The maker of Estrella Galicia beer is taking a 32% stake in Carlow Brewing Company.

By Conor McMahon Reporter, Fora

THE COMPANY BEHIND O’Hara’s craft beer and Falling Apple cider has sold nearly a third of its shares to a 100-year-old Spanish brewery.

Carlow Brewing Company – one of Ireland’s largest independent beer producers – announced today that Hijos de Rivera has bought a 32% stake in the firm for an undisclosed sum. The sale was agreed earlier this month.

Based in Galicia in northern Spain, Hijos de Rivera is best known for its Estrella Galicia beer and Maeloc cider. For the last two years it has served as Carlow Brewing Company’s Spanish distributor.
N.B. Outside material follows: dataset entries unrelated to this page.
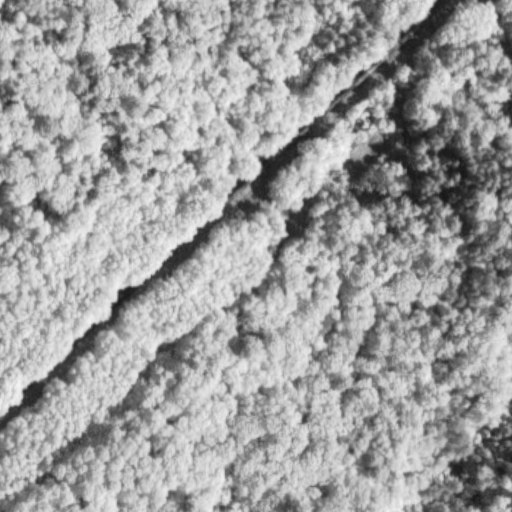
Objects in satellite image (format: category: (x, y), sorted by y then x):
road: (139, 136)
road: (234, 214)
road: (227, 352)
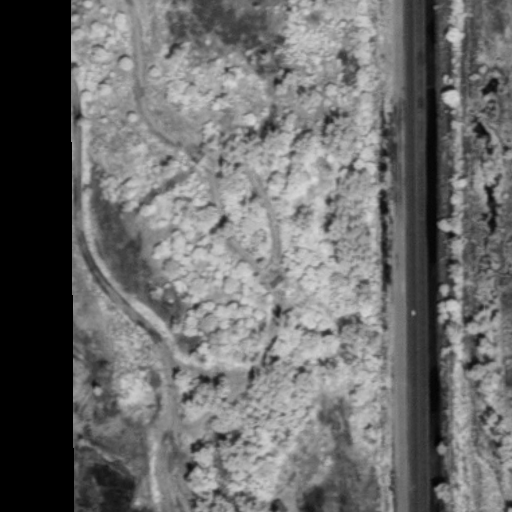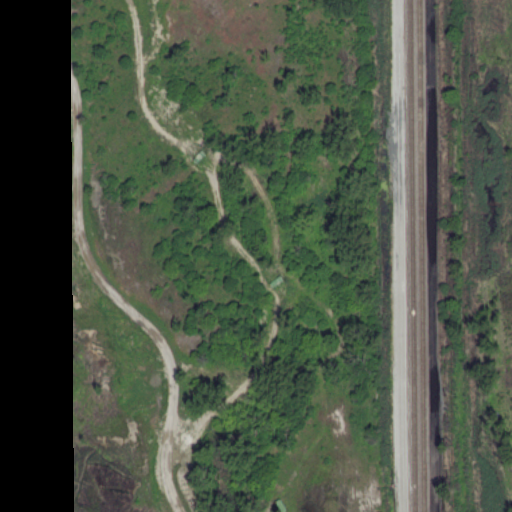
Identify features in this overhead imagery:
railway: (414, 255)
railway: (423, 255)
road: (133, 309)
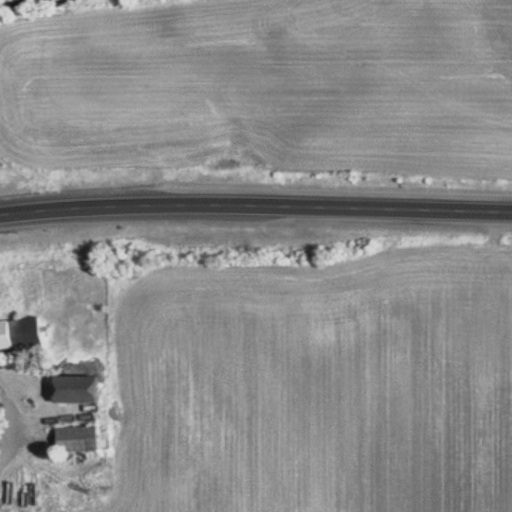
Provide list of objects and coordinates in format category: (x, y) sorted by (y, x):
road: (255, 206)
building: (23, 338)
building: (84, 392)
road: (16, 427)
building: (84, 442)
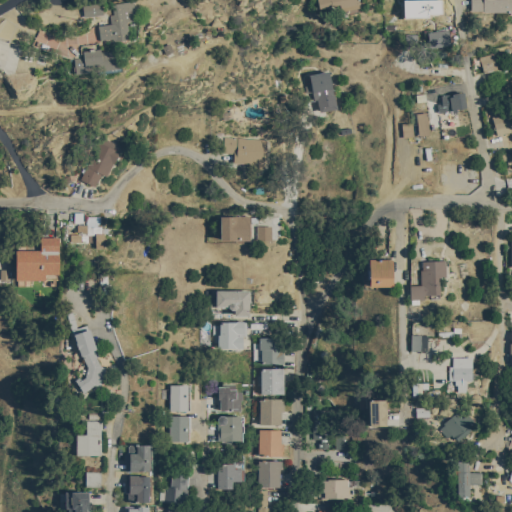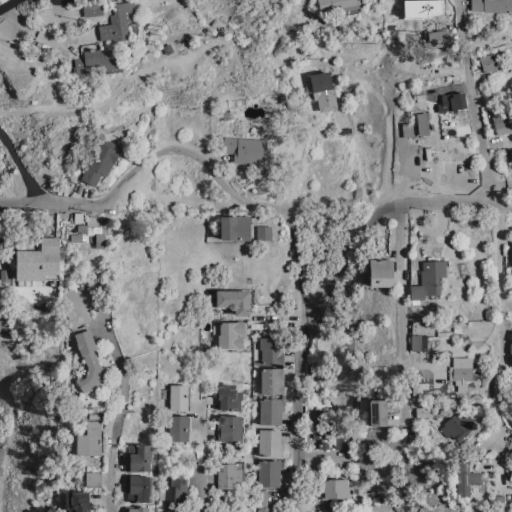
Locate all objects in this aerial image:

The proceeds of the sale will be used to offer a return on investment to Carlow Brewing Company’s original group of minority shareholders. A portion of the funds has been earmarked for developing the firm’s export business.
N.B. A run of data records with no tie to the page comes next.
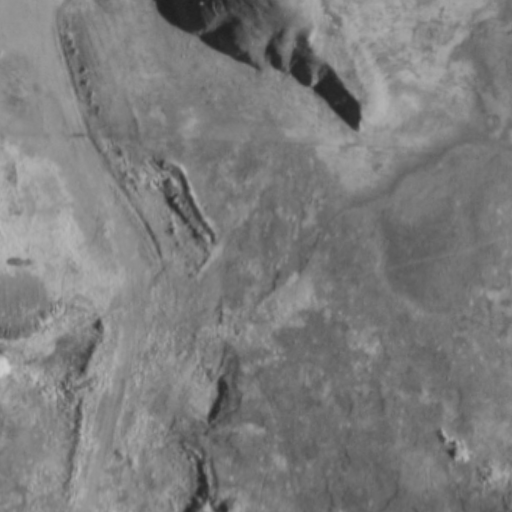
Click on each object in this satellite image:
quarry: (123, 316)
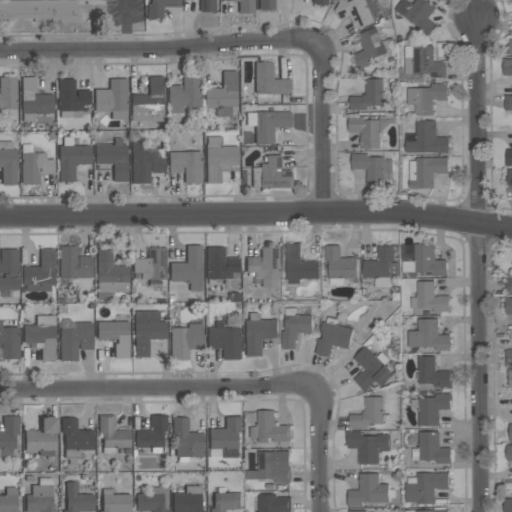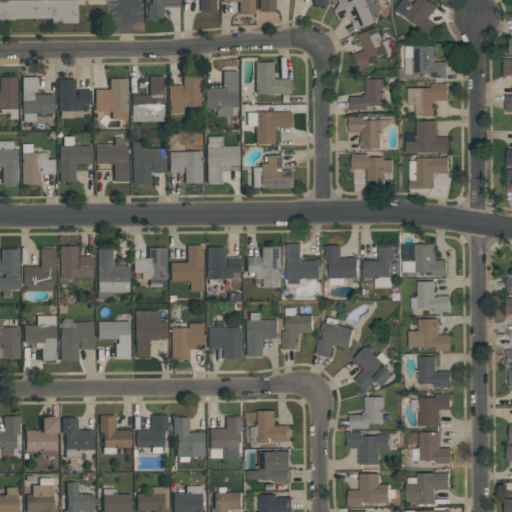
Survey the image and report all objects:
building: (511, 0)
building: (320, 2)
building: (320, 2)
building: (266, 4)
building: (267, 4)
building: (207, 5)
building: (207, 5)
building: (244, 5)
building: (245, 6)
building: (159, 7)
building: (160, 7)
building: (39, 9)
building: (39, 10)
building: (357, 11)
building: (358, 12)
building: (417, 13)
building: (418, 15)
road: (124, 23)
road: (247, 43)
building: (510, 46)
building: (510, 46)
building: (370, 47)
building: (371, 47)
building: (422, 62)
building: (422, 62)
building: (506, 67)
building: (507, 68)
building: (269, 80)
building: (269, 80)
building: (8, 92)
building: (8, 92)
building: (183, 93)
building: (184, 93)
building: (223, 94)
building: (223, 94)
building: (71, 95)
building: (71, 95)
building: (368, 95)
building: (368, 96)
building: (112, 98)
building: (426, 98)
building: (426, 98)
building: (113, 99)
building: (34, 100)
building: (34, 100)
building: (149, 101)
building: (149, 102)
building: (508, 102)
building: (266, 124)
building: (269, 125)
building: (368, 130)
building: (366, 131)
building: (425, 139)
building: (425, 139)
building: (508, 156)
building: (71, 157)
building: (508, 157)
building: (71, 158)
building: (113, 158)
building: (113, 158)
building: (218, 158)
building: (218, 158)
building: (8, 162)
building: (145, 162)
building: (146, 162)
building: (8, 163)
building: (186, 164)
building: (34, 165)
building: (186, 165)
building: (35, 167)
building: (371, 167)
building: (372, 167)
building: (425, 171)
building: (425, 172)
building: (274, 173)
building: (270, 174)
building: (508, 177)
building: (509, 178)
road: (256, 214)
building: (421, 260)
building: (425, 262)
road: (478, 262)
building: (74, 263)
building: (74, 263)
building: (151, 264)
building: (221, 264)
building: (340, 264)
building: (151, 265)
building: (220, 265)
building: (298, 265)
building: (299, 265)
building: (265, 266)
building: (265, 266)
building: (339, 266)
building: (381, 267)
building: (188, 268)
building: (188, 268)
building: (381, 268)
building: (9, 269)
building: (9, 269)
building: (40, 272)
building: (40, 273)
building: (110, 273)
building: (110, 275)
building: (509, 284)
building: (508, 285)
building: (429, 298)
building: (429, 298)
building: (508, 306)
building: (508, 306)
building: (293, 327)
building: (294, 327)
building: (147, 329)
building: (147, 330)
building: (257, 332)
building: (257, 333)
building: (41, 335)
building: (115, 335)
building: (42, 336)
building: (115, 336)
building: (427, 336)
building: (428, 336)
building: (332, 338)
building: (332, 338)
building: (224, 339)
building: (75, 340)
building: (75, 340)
building: (185, 340)
building: (185, 340)
building: (224, 340)
building: (9, 342)
building: (9, 342)
building: (508, 357)
building: (508, 358)
building: (370, 369)
building: (371, 369)
building: (431, 373)
building: (432, 373)
building: (509, 379)
building: (509, 379)
road: (225, 384)
building: (432, 408)
building: (432, 409)
building: (367, 414)
building: (367, 414)
building: (269, 429)
building: (268, 430)
building: (509, 431)
building: (510, 432)
building: (152, 433)
building: (8, 434)
building: (112, 434)
building: (153, 434)
building: (112, 435)
building: (8, 437)
building: (42, 437)
building: (42, 437)
building: (75, 438)
building: (75, 438)
building: (224, 438)
building: (186, 439)
building: (187, 439)
building: (224, 439)
building: (368, 446)
building: (369, 447)
building: (430, 448)
building: (433, 448)
building: (508, 453)
building: (508, 453)
building: (271, 467)
building: (271, 467)
building: (424, 487)
building: (425, 487)
building: (368, 491)
building: (369, 491)
building: (40, 496)
building: (40, 497)
building: (77, 499)
building: (77, 499)
building: (188, 499)
building: (8, 500)
building: (9, 500)
building: (152, 500)
building: (153, 500)
building: (188, 500)
building: (226, 500)
building: (114, 501)
building: (114, 501)
building: (225, 501)
building: (273, 503)
building: (274, 504)
building: (508, 505)
building: (508, 505)
building: (429, 510)
building: (431, 510)
building: (356, 511)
Co-owners Seamus O’Hara and Victor Treacy will retain their controlling majority shareholding in company.

Commenting on the investment, O’Hara – who is chief executive at the firm – said he was attracted to Hijos de Rivera’s “history and culture”.

“Although the brewery is over 100 years old, the company demonstrates a progressive attitude,” he said. “I think we can learn a lot from them, but we can also bring an entrepreneurial spirit and knowledge of the craft beer sector to the partnership.”

seamus o'hara Carlow Brewing Company CEO Seamus O'Hara
Source: Niall Bouzon

Craft boom

The announcement comes at a time when craft beer is booming in Ireland.

There has been a spike in microbreweries popping up in recent years, with the number in Ireland quadrupling to over 60 in the space of four years alone, according to Bord Bia.

Based in Bagenalstown, Carlow Brewing Company was founded by O’Hara and Treacy just over 20 years ago. It has been delivering a healthy return for its backers in recent years.

The most recently filed accounts for the firm showed it delivered a profit of nearly €500,000 in the year ending 31 March 2016, pushing accumulated profits to €1.5 million. The company was sitting on a cash pile of more than €2 million at the time.

Earlier this year, it acquired rival producer Craigies Cider for an undisclosed sum. As part of that deal, the company purchased Craigies’ production operation in Wicklow so it could bring all of its cider-making in-house.